* Exercise brief: Each line in the data holding "ankle" should be listed.

* Data supplied:
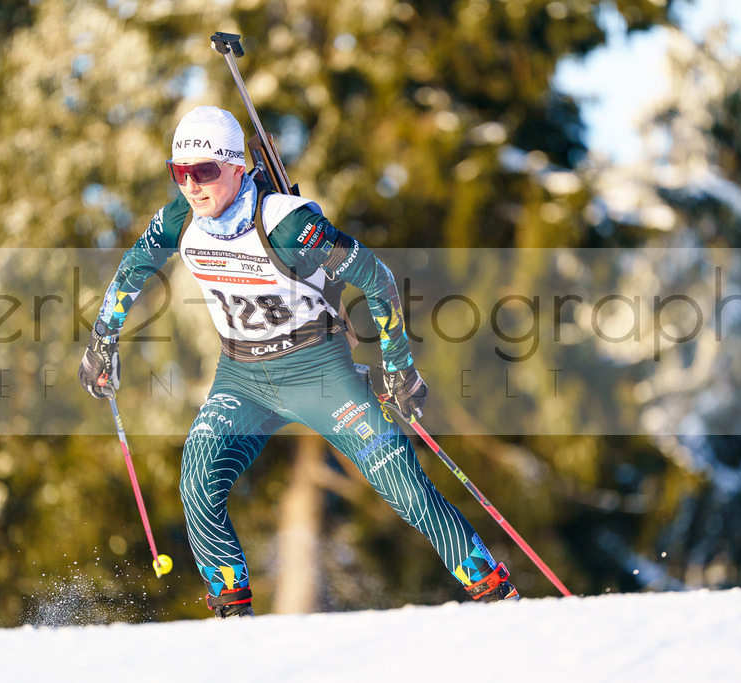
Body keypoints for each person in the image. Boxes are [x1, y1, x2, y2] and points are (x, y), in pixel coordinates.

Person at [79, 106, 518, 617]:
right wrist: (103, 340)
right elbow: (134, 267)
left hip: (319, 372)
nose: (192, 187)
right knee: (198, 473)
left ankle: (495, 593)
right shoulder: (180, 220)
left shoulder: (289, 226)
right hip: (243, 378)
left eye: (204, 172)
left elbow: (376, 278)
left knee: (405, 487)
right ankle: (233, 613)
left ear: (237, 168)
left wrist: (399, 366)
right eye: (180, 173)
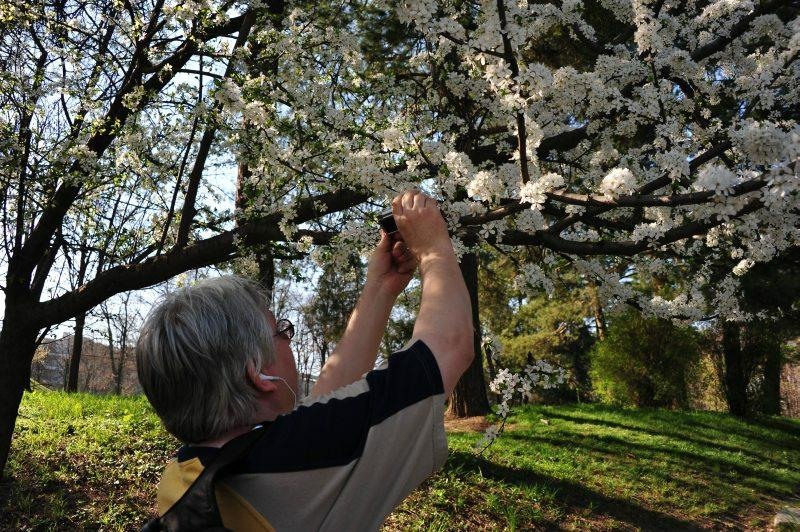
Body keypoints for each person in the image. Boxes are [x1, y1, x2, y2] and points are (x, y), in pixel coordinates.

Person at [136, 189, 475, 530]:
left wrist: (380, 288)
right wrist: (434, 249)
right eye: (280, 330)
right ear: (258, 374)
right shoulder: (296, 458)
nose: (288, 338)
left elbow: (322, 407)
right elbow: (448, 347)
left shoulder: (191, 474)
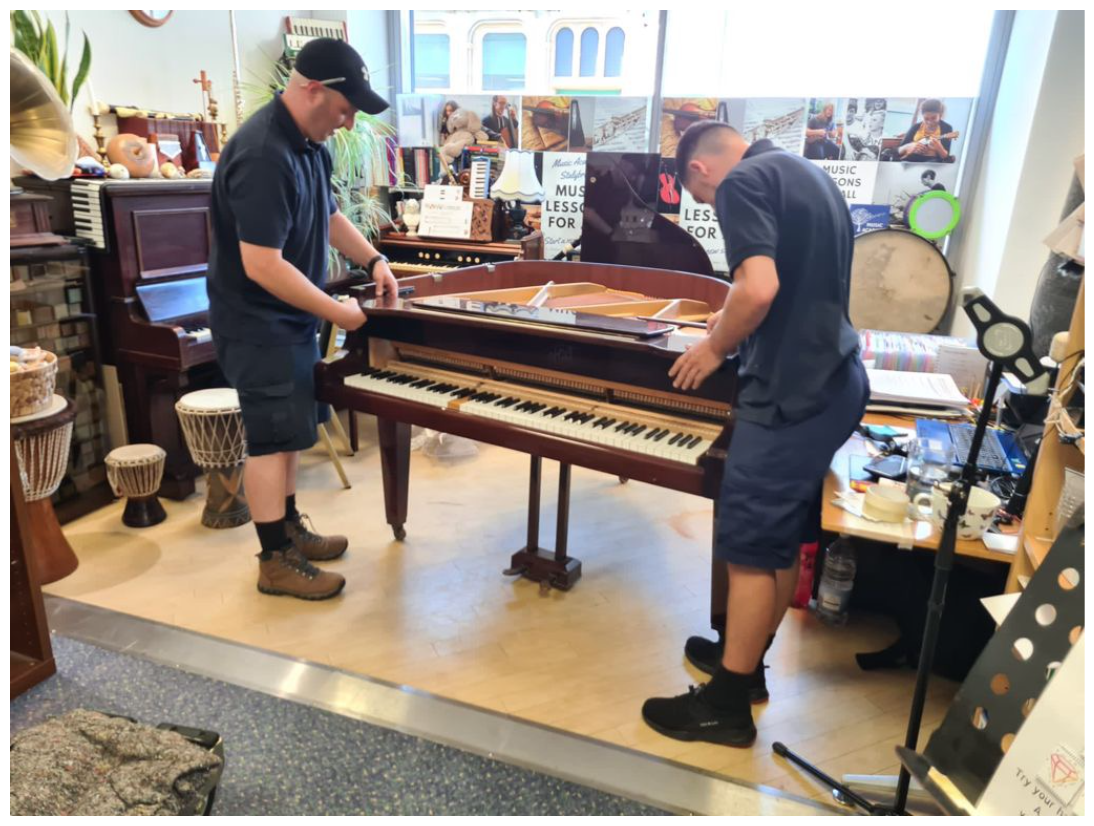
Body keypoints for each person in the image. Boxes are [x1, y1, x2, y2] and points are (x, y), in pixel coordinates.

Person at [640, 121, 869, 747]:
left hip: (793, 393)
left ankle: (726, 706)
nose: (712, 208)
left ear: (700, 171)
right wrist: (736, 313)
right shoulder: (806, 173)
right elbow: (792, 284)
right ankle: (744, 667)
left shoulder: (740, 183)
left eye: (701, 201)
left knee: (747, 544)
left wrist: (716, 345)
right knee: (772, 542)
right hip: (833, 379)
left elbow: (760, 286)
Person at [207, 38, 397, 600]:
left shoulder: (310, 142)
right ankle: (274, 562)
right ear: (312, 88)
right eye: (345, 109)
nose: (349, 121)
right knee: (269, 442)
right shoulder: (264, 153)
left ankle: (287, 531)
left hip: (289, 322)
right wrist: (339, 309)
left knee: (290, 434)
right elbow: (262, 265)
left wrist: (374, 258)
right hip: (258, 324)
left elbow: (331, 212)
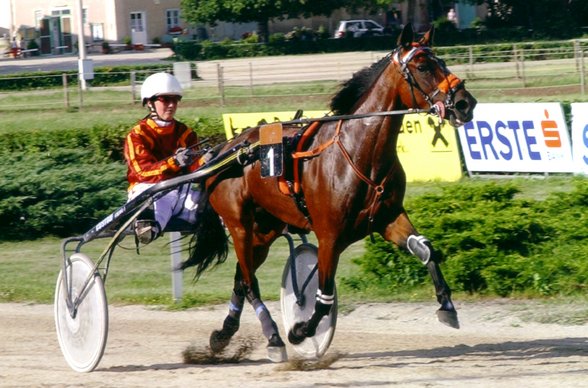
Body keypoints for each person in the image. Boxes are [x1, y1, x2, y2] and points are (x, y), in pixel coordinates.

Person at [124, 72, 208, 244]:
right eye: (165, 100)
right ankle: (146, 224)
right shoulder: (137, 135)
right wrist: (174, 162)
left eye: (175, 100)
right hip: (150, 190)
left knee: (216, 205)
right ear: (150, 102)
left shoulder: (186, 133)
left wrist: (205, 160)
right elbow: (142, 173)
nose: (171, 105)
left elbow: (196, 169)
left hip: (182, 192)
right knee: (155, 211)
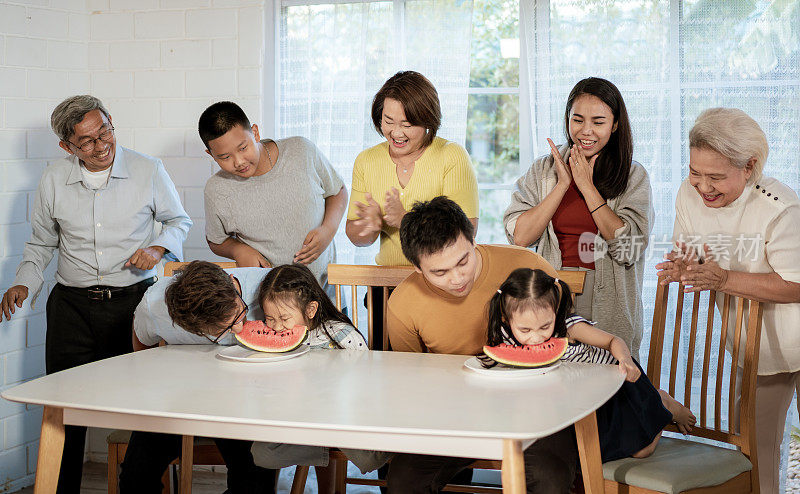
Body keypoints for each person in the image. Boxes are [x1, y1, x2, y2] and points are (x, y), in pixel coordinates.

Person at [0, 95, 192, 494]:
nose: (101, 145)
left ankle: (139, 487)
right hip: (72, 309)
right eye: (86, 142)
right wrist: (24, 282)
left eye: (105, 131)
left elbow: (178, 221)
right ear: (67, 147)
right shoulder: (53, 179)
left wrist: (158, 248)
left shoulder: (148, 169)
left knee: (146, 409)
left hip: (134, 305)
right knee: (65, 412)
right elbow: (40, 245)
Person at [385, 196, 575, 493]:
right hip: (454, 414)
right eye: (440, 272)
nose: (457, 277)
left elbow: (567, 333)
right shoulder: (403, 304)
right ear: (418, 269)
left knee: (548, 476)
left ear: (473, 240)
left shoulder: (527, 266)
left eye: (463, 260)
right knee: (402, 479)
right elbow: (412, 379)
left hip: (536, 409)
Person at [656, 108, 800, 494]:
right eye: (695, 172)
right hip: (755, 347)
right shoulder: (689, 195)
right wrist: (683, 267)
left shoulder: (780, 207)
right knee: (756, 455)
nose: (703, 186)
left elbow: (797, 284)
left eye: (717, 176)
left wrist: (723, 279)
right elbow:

* * *

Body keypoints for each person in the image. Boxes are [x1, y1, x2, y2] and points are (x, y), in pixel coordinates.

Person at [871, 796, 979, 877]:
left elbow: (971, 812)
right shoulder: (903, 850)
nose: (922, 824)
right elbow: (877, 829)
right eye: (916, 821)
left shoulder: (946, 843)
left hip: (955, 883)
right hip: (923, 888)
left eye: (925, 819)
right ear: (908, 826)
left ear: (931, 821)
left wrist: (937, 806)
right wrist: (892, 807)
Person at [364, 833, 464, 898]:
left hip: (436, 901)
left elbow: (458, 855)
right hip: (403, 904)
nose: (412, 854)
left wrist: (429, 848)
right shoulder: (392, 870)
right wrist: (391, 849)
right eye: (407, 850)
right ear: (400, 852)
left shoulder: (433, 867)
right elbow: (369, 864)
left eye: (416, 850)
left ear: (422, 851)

* Solution to the problem:
left ankle: (495, 593)
right ankle: (233, 613)
left ankle: (726, 706)
right ankle: (744, 667)
right ankle: (274, 562)
left ankle: (287, 531)
right ankle: (146, 224)
left ankle: (139, 487)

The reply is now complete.